May’s gamble of trying to expand the thin Conservative Party majority by calling an unexpected election, has completely backfired, resulting in a hung House of Commons. Her intention was to pitch her style of “strong and stable” leadership against the weak Labour Party leadership under Jeremy Corbyn. But May’s business-like leadership style with apparent lack of charisma and empathy did not go down well with the British electorate.
May had hoped to gain a thumping majority and a strong domestic mandate before Britain goes into Brexit negotiations in September.
Her campaign was not only lacklustre but full of glaring political blunders — starting from the social care fiasco to a party manifesto that turned away from the long-held Thatcherite consensus.
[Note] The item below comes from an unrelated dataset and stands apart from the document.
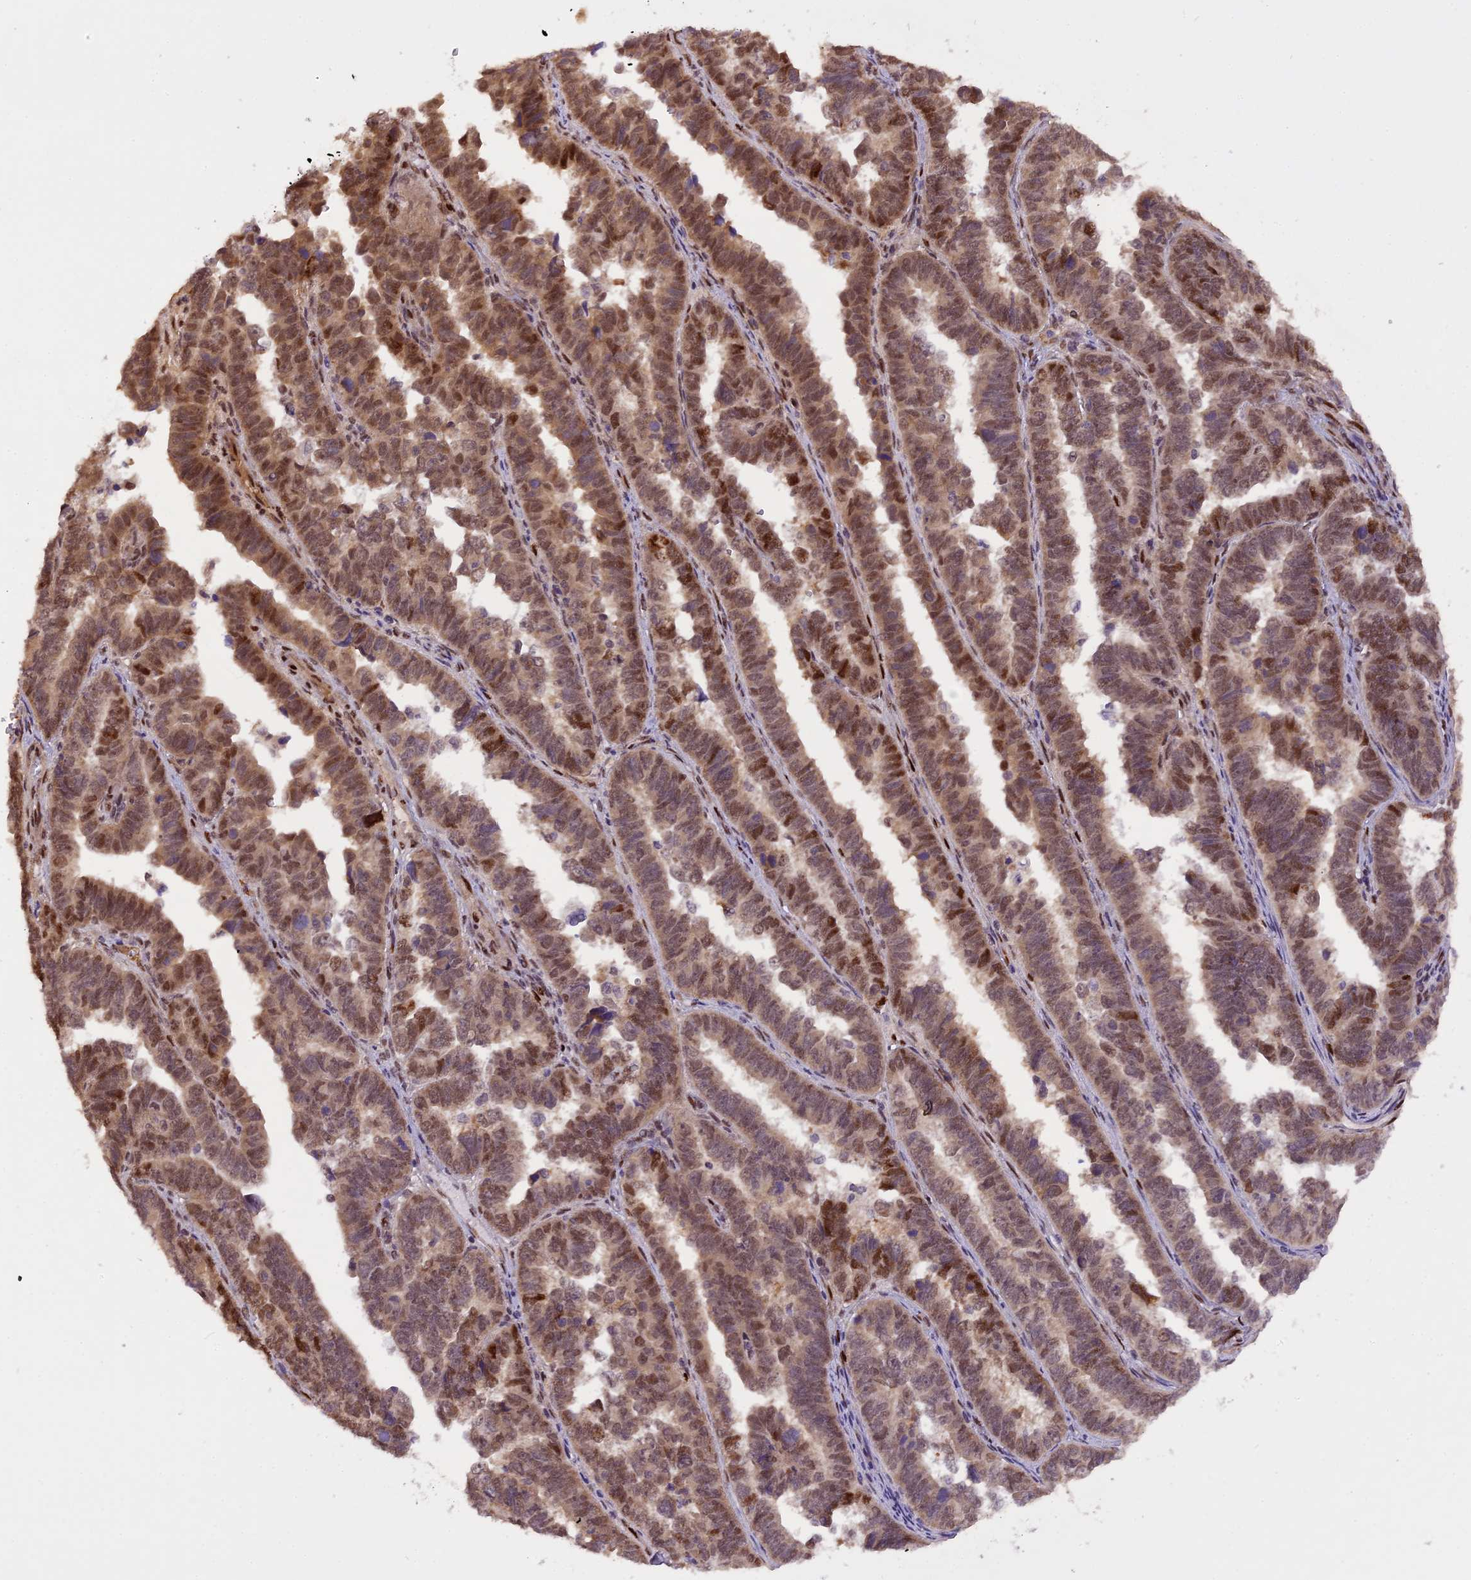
{"staining": {"intensity": "moderate", "quantity": ">75%", "location": "cytoplasmic/membranous,nuclear"}, "tissue": "endometrial cancer", "cell_type": "Tumor cells", "image_type": "cancer", "snomed": [{"axis": "morphology", "description": "Adenocarcinoma, NOS"}, {"axis": "topography", "description": "Endometrium"}], "caption": "A brown stain shows moderate cytoplasmic/membranous and nuclear positivity of a protein in human adenocarcinoma (endometrial) tumor cells.", "gene": "MICALL1", "patient": {"sex": "female", "age": 75}}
It was reported that most Conservative Party ministers were not even consulted in formulating the manifesto, while a coterie of four around May dominated the process.
For an election called by May to boost her mandate for Brexit negotiations, her manifesto was completely devoid of a serious roadmap for negotiating Britain’s exit from the European Union. Rather, she used Brexit as a stick against Corbyn. Whenever she found her poll numbers dipping, she would incite fears about the possibility of Britain negotiating its exit under the weak leadership of Corbyn.